Researchers also describe a “cross-education effect”: training one limb eccentrically produces strength gains in the opposite, untrained limb. For someone with an arm in a cast, training the healthy side could help preserve function in the injured one.

Some of the most persuasive evidence involves non-athletes. In a controlled study of elderly obese women, those who performed descending stair walking twice a week for 12 weeks showed stronger improvements than a group who walked upstairs. Resting heart rate dropped roughly 10 percent in the descending group versus 4 percent; blood pressure fell about 9 percent versus 3 percent; insulin sensitivity improved approximately 12 percent versus no change; and “bad” cholesterol dropped about 13 percent versus no change. Maximum strength rose 34 percent compared to 15 percent. These results come from one study in a specific population, and broader research would strengthen the case.

Eccentric Exercise That Requires Almost Nothing

Perhaps the most practical finding involves programs requiring no gym, no equipment, and little time. An eight-week “eccentric walking” program, which wove controlled forward lunge steps into normal strides, improved lower limb strength, physical function, and thinking ability beyond what regular walking achieved. A separate study tested a five-minute home program of four exercises: chair squats, wall push-ups, chair reclines, and heel drops. Over eight weeks, sedentary participants improved muscle strength, flexibility, and mental health, with high adherence.
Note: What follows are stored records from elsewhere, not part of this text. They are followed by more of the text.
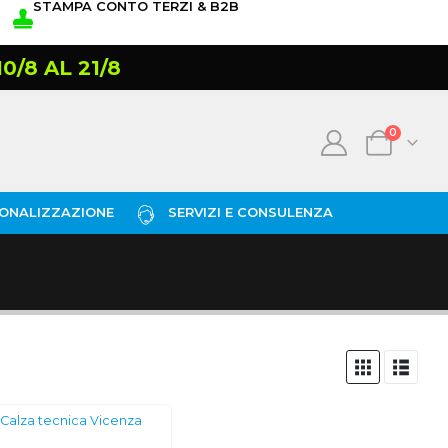
STAMPA CONTO TERZI & B2B
/8 AL 21/8
0
ONALIZZAZIONE
SERVIZI E CONSULENZA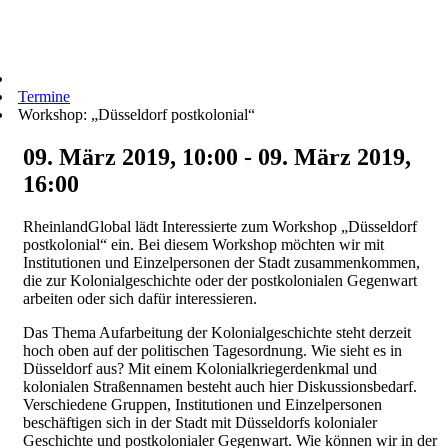
Termine
Workshop: „Düsseldorf postkolonial“
09. März 2019, 10:00 - 09. März 2019,
16:00
RheinlandGlobal lädt Interessierte zum Workshop „Düsseldorf
postkolonial“ ein. Bei diesem Workshop möchten wir mit
Institutionen und Einzelpersonen der Stadt zusammenkommen,
die zur Kolonialgeschichte oder der postkolonialen Gegenwart
arbeiten oder sich dafür interessieren.
Das Thema Aufarbeitung der Kolonialgeschichte steht derzeit
hoch oben auf der politischen Tagesordnung. Wie sieht es in
Düsseldorf aus? Mit einem Kolonialkriegerdenkmal und
kolonialen Straßennamen besteht auch hier Diskussionsbedarf.
Verschiedene Gruppen, Institutionen und Einzelpersonen
beschäftigen sich in der Stadt mit Düsseldorfs kolonialer
Geschichte und postkolonialer Gegenwart. Wie können wir in der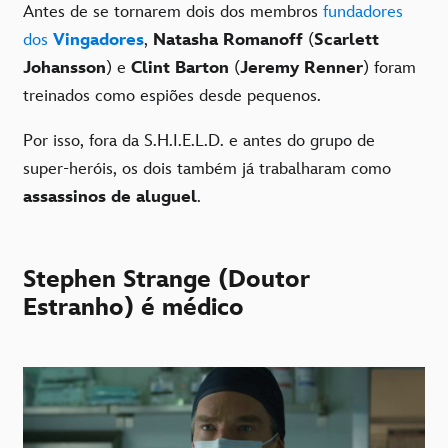
Antes de se tornarem dois dos membros
fundadores
dos
Vingadores
,
Natasha Romanoff
(
Scarlett
Johansson
) e
Clint Barton
(
Jeremy Renner
) foram
treinados como espiões desde pequenos.
Por isso, fora da S.H.I.E.L.D. e antes do grupo de
super-heróis, os dois também já trabalharam como
assassinos de aluguel
.
Stephen Strange (Doutor
Estranho) é médico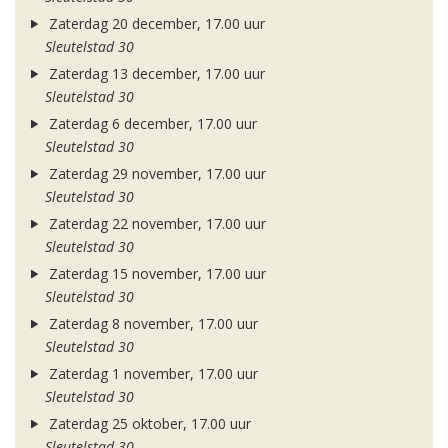
Zaterdag 20 december, 17.00 uur
Sleutelstad 30
Zaterdag 13 december, 17.00 uur
Sleutelstad 30
Zaterdag 6 december, 17.00 uur
Sleutelstad 30
Zaterdag 29 november, 17.00 uur
Sleutelstad 30
Zaterdag 22 november, 17.00 uur
Sleutelstad 30
Zaterdag 15 november, 17.00 uur
Sleutelstad 30
Zaterdag 8 november, 17.00 uur
Sleutelstad 30
Zaterdag 1 november, 17.00 uur
Sleutelstad 30
Zaterdag 25 oktober, 17.00 uur
Sleutelstad 30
More than 90 percent continued exercising after the program ended.

Nosaka’s central argument is not that eccentric exercise is a cure-all. It is that fear of soreness has kept a powerful form of movement on the margins when it belongs at the center. Muscle damage, he writes, “is not inevitable, and it is not required for improvements in muscle size, strength, or performance.”

Walking downstairs, lowering into a chair slowly, doing a handful of bodyweight exercises at home: these low-barrier activities can offer health benefits that rival or, in specific contexts, exceed those of conventional exercise, while demanding less from the heart, lungs, and perceived effort.
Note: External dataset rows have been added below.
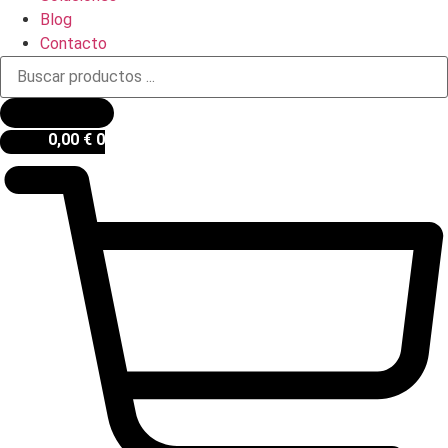
Blog
Contacto
Búsqueda
de
productos
0,00
€
0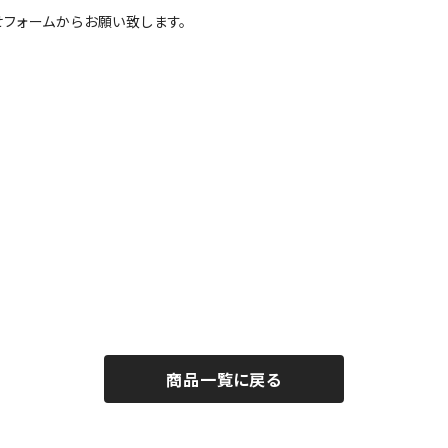
フォームからお願い致します。
商品一覧に戻る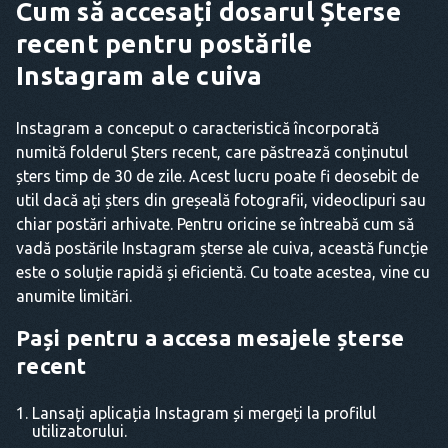
Cum să accesați dosarul Șterse
recent pentru postările
Instagram ale cuiva
Instagram a conceput o caracteristică încorporată
numită folderul Șters recent, care păstrează conținutul
șters timp de 30 de zile. Acest lucru poate fi deosebit de
util dacă ați șters din greșeală fotografii, videoclipuri sau
chiar postări arhivate. Pentru oricine se întreabă cum să
vadă postările Instagram șterse ale cuiva, această funcție
este o soluție rapidă și eficientă. Cu toate acestea, vine cu
anumite limitări.
Pași pentru a accesa mesajele șterse
recent
Lansați aplicația Instagram și mergeți la profilul
utilizatorului.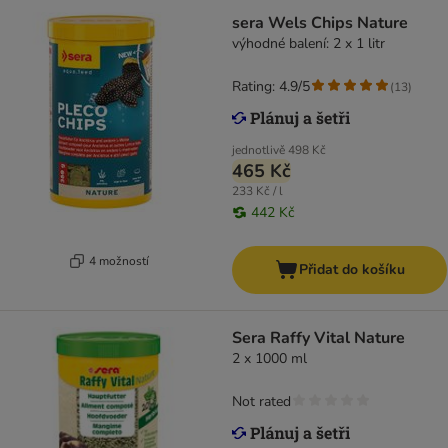
sera Wels Chips Nature
výhodné balení: 2 x 1 litr
Rating: 4.9/5
(
13
)
jednotlivě
498 Kč
465 Kč
233 Kč / l
442 Kč
4 možností
Přidat do košíku
Sera Raffy Vital Nature
2 x 1000 ml
Not rated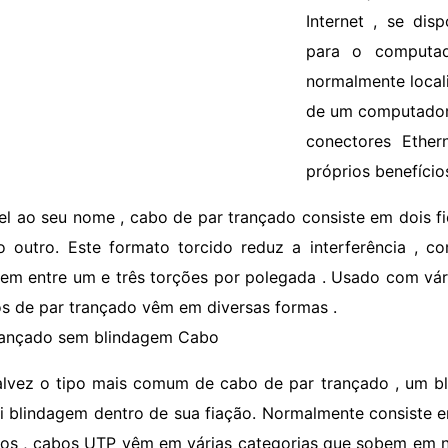
Internet , se dis
para o computa
normalmente locali
de um computador 
conectores Ether
próprios benefíci
iel ao seu nome , cabo de par trançado consiste em dois f
 outro. Este formato torcido reduz a interferência , c
em entre um e três torções por polegada . Usado com vá
os de par trançado vêm em diversas formas .
rançado sem blindagem Cabo
alvez o tipo mais comum de cabo de par trançado , um bl
i blindagem dentro de sua fiação. Normalmente consiste e
dos , cabos UTP vêm em várias categorias que sobem em 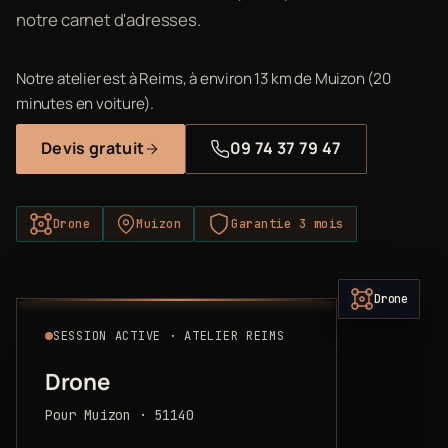
notre carnet d'adresses.
Notre atelier est à Reims, à environ 13 km de Muizon (20
minutes en voiture).
Devis gratuit
09 74 37 79 47
Drone
Muizon
Garantie 3 mois
Drone
SESSION ACTIVE · ATELIER REIMS
Drone
Pour Muizon · 51140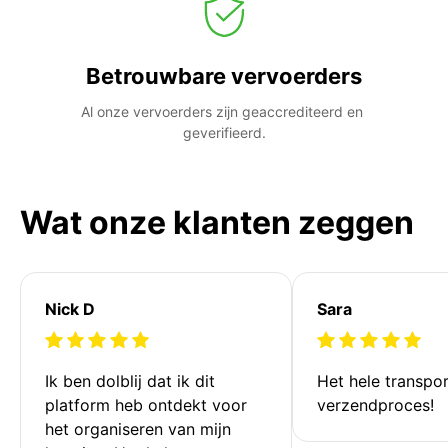
Betrouwbare vervoerders
Al onze vervoerders zijn geaccrediteerd en 
geverifieerd.
Wat onze klanten zeggen
Nick D
Sara
Ik ben dolblij dat ik dit 
Het hele transpor
platform heb ontdekt voor 
verzendproces!
het organiseren van mijn 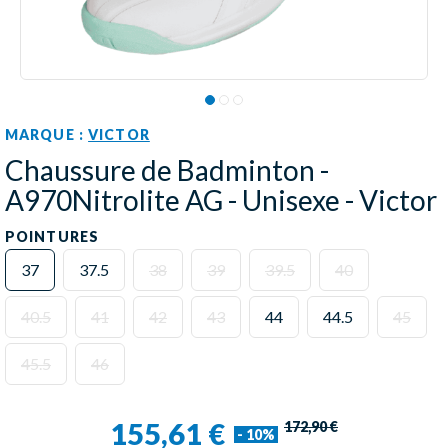
MARQUE :
VICTOR
Chaussure de Badminton -
A970Nitrolite AG - Unisexe - Victor
POINTURES
37
37.5
38
39
39.5
40
40.5
41
42
43
44
44.5
45
45.5
46
155,61 €
172,90 €
- 10%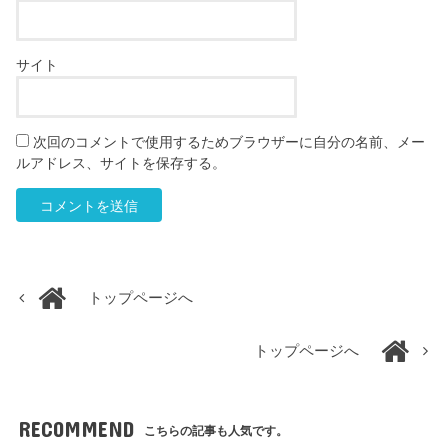
サイト
次回のコメントで使用するためブラウザーに自分の名前、メー
ルアドレス、サイトを保存する。
トップページへ
トップページへ
RECOMMEND
こちらの記事も人気です。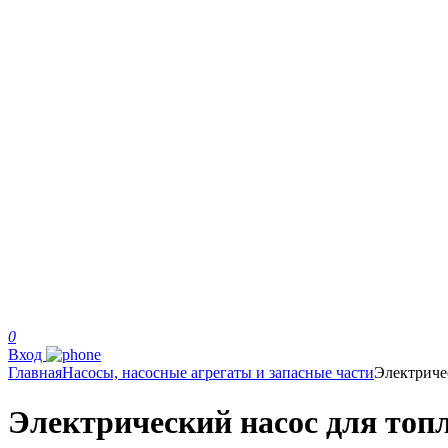
0
Вход
Главная
Насосы, насосные агрегаты и запасные части
Электриче
Электрический насос для топл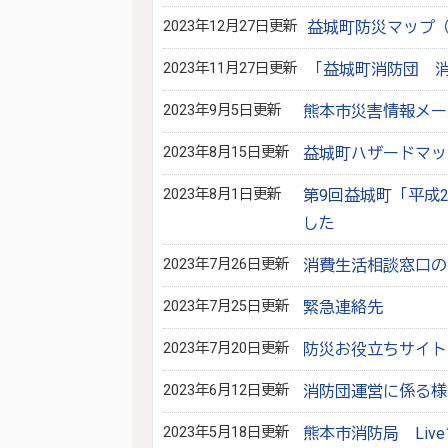
2023年12月27日更新
益城町防災マップ（
2023年11月27日更新
「益城町消防団 
2023年9月5日更新
熊本市災害情報メー
2023年8月15日更新
益城町ハザードマップ
2023年8月1日更新
第9回益城町「平成
した
2023年7月26日更新
消費生活相談窓口の
2023年7月25日更新
緊急連絡先
2023年7月20日更新
防災お役立ちサイト
2023年6月12日更新
消防団運営に係る様
2023年5月18日更新
熊本市消防局 Liv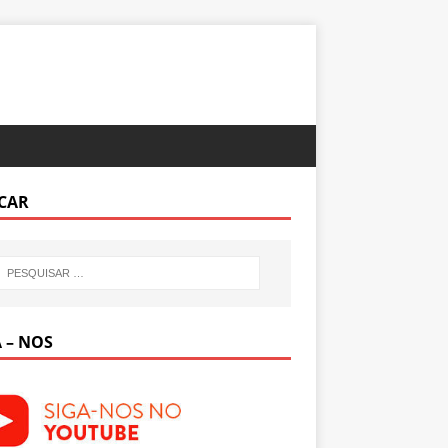
CAR
 – NOS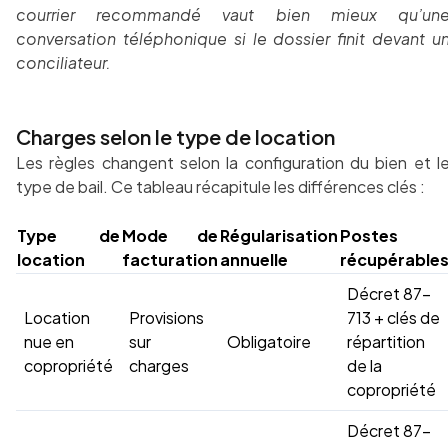
courrier recommandé vaut bien mieux qu’un
conversation téléphonique si le dossier finit devant u
conciliateur.
Charges selon le type de location
Les règles changent selon la configuration du bien et l
type de bail. Ce tableau récapitule les différences clés :
Type de
Mode de
Régularisation
Postes
location
facturation
annuelle
récupérable
Décret 87-
Location
Provisions
713 + clés de
nue en
sur
Obligatoire
répartition
copropriété
charges
de la
copropriété
Décret 87-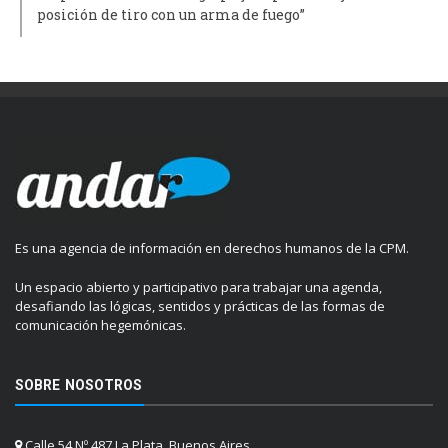
posición de tiro con un arma de fuego”
Es una agencia de información en derechos humanos de la CPM.
Un espacio abierto y participativo para trabajar una agenda,
desafiando las lógicas, sentidos y prácticas de las formas de
comunicación hegemónicas.
SOBRE NOSOTROS
Calle 54 Nº 487 La Plata, Buenos Aires.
Disclaimer: This article is based on an opinion piece authored by a single researcher and draws on previously published studies rather than new experimental data. It is not intended as medical advice. Consult a qualified healthcare professional before beginning any new exercise program, particularly if you have an existing health condition or mobility limitations.


Paper Notes

Limitations

This article is classified as an opinion piece, not an original research study with new experimental data. It synthesizes findings from previously published research to make an argument for broader adoption of eccentric exercise. As such, it does not present new primary data, control groups, or statistical analyses of its own. The individual studies cited vary in their designs, sample sizes, and populations, and the author acknowledges that future research is needed to investigate the mechanisms underpinning the effects of eccentric exercises compared to other types of exercise. The article also notes that the practical implementation of some eccentric activities, such as descending stair walking and downhill walking, is “often limited by environmental constraints and safety concerns,” and that proper guidance may be advisable when beginning such activities, particularly for older adults or those with mobility limitations.

Funding and Disclosures

The author declares no competing interests. This article is based on the author’s Priscilla M. Clarkson Tutorial Lecture given at the 2025 American College of Sports Medicine Annual Meeting held in Atlanta, USA. To attend the meeting and deliver the lecture, the author received financial support from ACSM.

Publication Details

Author: Kazunori Nosaka, School of Medical and Health Sciences, Edith Cowan University, Joondalup, WA, Australia. Title: “Eccentric Exercise: Muscle damage to the new normal.” Journal: Journal of Sport and Health Science, 2026, Volume 15, Article 101126. DOI: 10.1016/j.jshs.2026.101126. Published by Elsevier B.V. on behalf of Shanghai University of Sport under a CC BY-NC-ND 4.0 license. Received January 7, 2026; accepted January 8, 2026; available online January 21, 2026.